Israel Carvajal tiene 28 años y trabaja como director de clínica dental en un centro privado de la ciudad de Madrid. Es voluntario en la Clínica Solidaria de la capital, a la que había acudido anteriormente como usuario. En fechas recientes, ha formado parte de la tercera brigada de voluntarios de la Fundación en Tetuán, en el marco del proyecto conjunto de la Fundación con la Asociación Hanan de la ciudad marroquí.

– ¿Desde cuando eres voluntario en la Clínica Solidaria de Madrid?
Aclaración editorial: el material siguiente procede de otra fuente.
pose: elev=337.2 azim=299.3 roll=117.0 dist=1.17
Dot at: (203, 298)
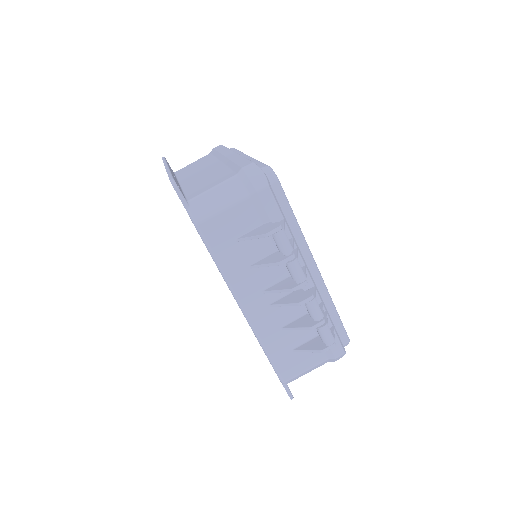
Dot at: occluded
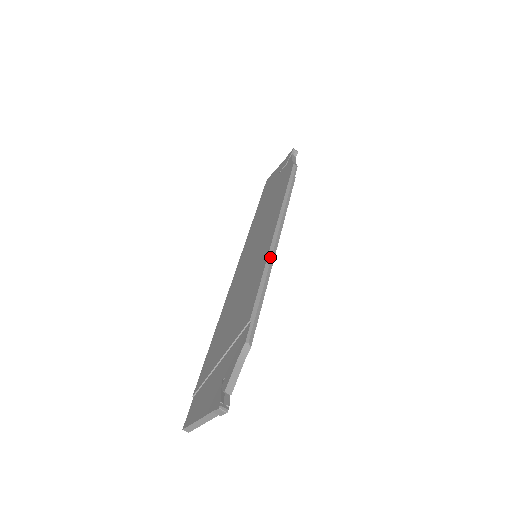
– Desde el año 2012. Es mi primera experiencia en una ONG. Yo antes era instrumentista de quirófano, y me quedé sin trabajo. No tenia casi ni para comer, y conocí Odontología Solidaria como usuario. No podía arreglarme la boca por mis medios, y los Servicios Sociales me derivaron a la Clínica de Madrid. Vi el ambiente, y les dije que si les podía echar una mano, ya que por mi profesión conocía los protocolos de enfermería y creía que mi colaboración podría ser útil. Empecé con ellos y enseguida me gustó mucho, y me empecé a formar y a trabajar en el mundo odontológico.

– ¿Por qué este paso?

– Como te decía, empecé como usuario en 2011, y pienso que siempre es importante recordar de donde viene uno. Me gustó el trato, la relación entre los profesionales y los pacientes, la manera de trabajar. Lo que vi allí me gustó más que el trabajo en quirófano que había hecho anteriormente en un servicio cardiológico, donde muchas veces los pacientes fallecían, y eso me superaba. Me motivaba colaborar en la medida de mis posibilidades a construir un mundo más justo, pero también el trabajo en sí. Siempre digo que yo no busqué la odontología, que la odontología me encontró a mi. Fue una estupenda casualidad de la vida.
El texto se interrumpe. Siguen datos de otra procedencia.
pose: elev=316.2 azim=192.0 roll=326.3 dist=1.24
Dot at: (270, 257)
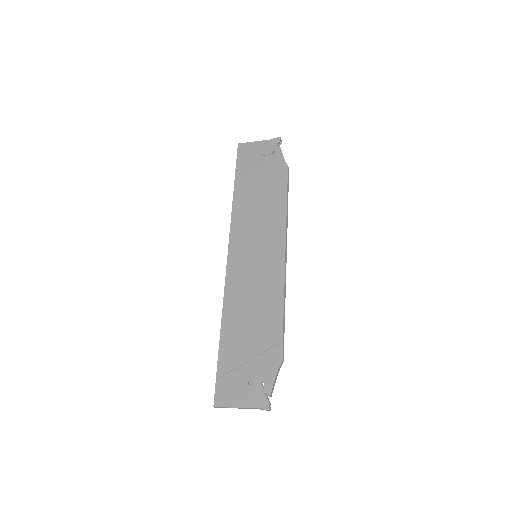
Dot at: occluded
–   ¿Qué balance haces de estos seis años de voluntariado en la Fundación?

– Muy positivo. Tratar con la gente que no puede pagarse sus tratamientos realmente te gratifica. Me siento bien cuando veo que he podido ayudarlos, quizá porque yo también he estado en esa misma situación y sé todo lo que conlleva. Me siento bien. La relación con los pacientes es muy buena en la inmensa mayoría de los casos. Es verdad que a veces te encuentras con personas que pasan por unas situaciones personales muy duras, y en estos casos no puedes cambiar esas situaciones, sólo puedes ayudarle con la boca. Se llega donde se puede.

– El pasado mes de marzo viajaste a Marruecos con otros voluntarios. ¿Qué tal la experiencia en Hanan?

– Muy buena. Fue muy gratificante, pero también me dio mucha penita ver a tantos niños con tantas necesidades en cuanto a tratamiento dental. Trabajamos muy duro, pero disponíamos de un tiempo limitado, y fue imposible hacer más. Hicimos cuanto pudimos, pero todavía queda mucho trabajo por hacer, ya que la situación que hay allí en Marruecos es complicada. Me gustaría poder regresar pronto con otros compañeros para continuar.

– ¿Piensas seguir mucho tiempo vinculado a Odontología Solidaria?

– Si las circunstancias me lo permiten, toda la vida. Estoy muy satisfecho, te vas contento de la clínica cuando ves que has podido ayudar a esas personas. Ser solidario es algo que sale del corazón.